Les marques de luxe telles que Dunhill choisissent de ne pas poursuivre leur croissance de cette manière parce qu’elles ne le jugent pas nécessaire. En outre, la dilution du luxe haut de gamme que les croisements de marques haut de gamme ou bas de gamme sont susceptibles de créer est considérée comme ne valant pas l’élargissement de la base de consommateurs.
Lorsque Jing Daily a demandé à Lee Jeans pourquoi elle sortait autant de produits en partenariat avec des marques comme Be@rbrick (2023), The Hundreds et Engineered Garments, Joe Broyles, vice-président chargé des collaborations internationales, a expliqué qu’il s’agissait d’atteindre de nouveaux publics et d’accroître la notoriété sur les marchés locaux.
« Une collaboration réussie est une collaboration qui a attiré l’attention des médias, qui a permis à Lee de se faire connaître et d’attirer de nouveaux consommateurs, et qui a élargi notre empreinte », explique M. Broyles.
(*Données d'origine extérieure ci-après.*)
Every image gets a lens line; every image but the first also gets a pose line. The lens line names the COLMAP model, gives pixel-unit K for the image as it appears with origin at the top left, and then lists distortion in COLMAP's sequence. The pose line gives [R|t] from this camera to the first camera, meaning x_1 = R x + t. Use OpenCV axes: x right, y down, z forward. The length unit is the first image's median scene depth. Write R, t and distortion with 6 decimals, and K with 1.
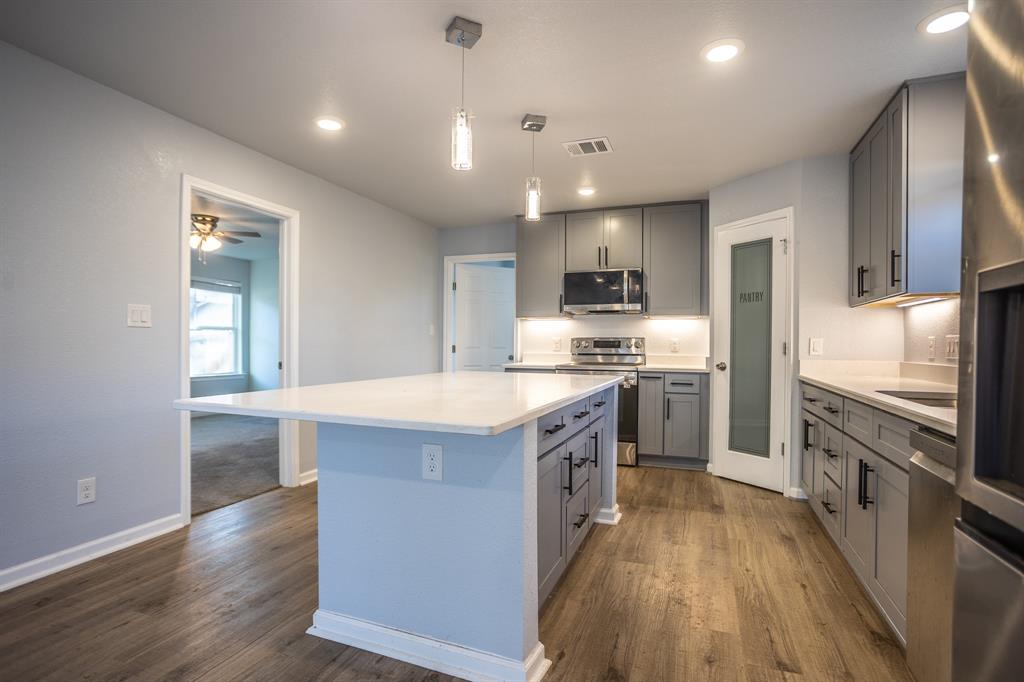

On pourrait faire valoir que les noms patrimoniaux n’ont pas besoin de susciter une plus grande prise de conscience parce qu’ils sont déjà connus de tous. Cependant, selon M. Broyles, un autre attrait de la collaboration réside dans la manière dont les codes maison existants peuvent être réimaginés.
« Bien que chaque collaboration soit unique, toutes s’appuient sur des pièces emblématiques de Lee. En tirant parti de ces pièces originales, nous sommes en mesure de continuer à recadrer la marque d’une manière nouvelle tout en restant ancrés dans notre héritage. Le mélange d’un clin d’œil à l’héritage et de conceptions nouvelles nous aide à continuer d’évoluer », déclare M. Broyles.
En fin de compte, les collaborations donnent l’impulsion nécessaire à l’évolution et à la nouveauté du design. Par conséquent, les marques de luxe qui choisissent d’éviter cette approche font davantage confiance à leur héritage qu’aux collisions de logos qui attirent l’attention et à la conception de produits cobrandés.
En 2023, faire cavalier seul est devenu un luxe, car peu de marques survivraient sans les avantages des collaborations.
Les avantages l’emportent sur les inconvénients. En fait, les meilleures collaborations font le contraire de la dilution, en accentuant les caractéristiques existantes d’une marque qui n’auraient peut-être pas été reconnues auparavant.
L’attrait principal de toutes les collaborations réside dans le fait qu’elles sont devenues un moyen instantané pour les marques établies d’atteindre les jeunes consommateurs, qu’il s’agisse de la collaboration de Fendi avec Heytea pour une activation ludique en Chine ou de l’association virale de Gucci avec Palace.
À une époque où la durée d’attention est de plus en plus courte, où les fils d’actualité sont sursaturés et où les sous-cultures se développent, les marques doivent unir leurs forces pour créer des conversations. Certaines ont choisi de s’appuyer sur de fréquentes collections cobrandées, mais la plus grande souplesse consiste peut-être à se tenir à l’écart de la mêlée.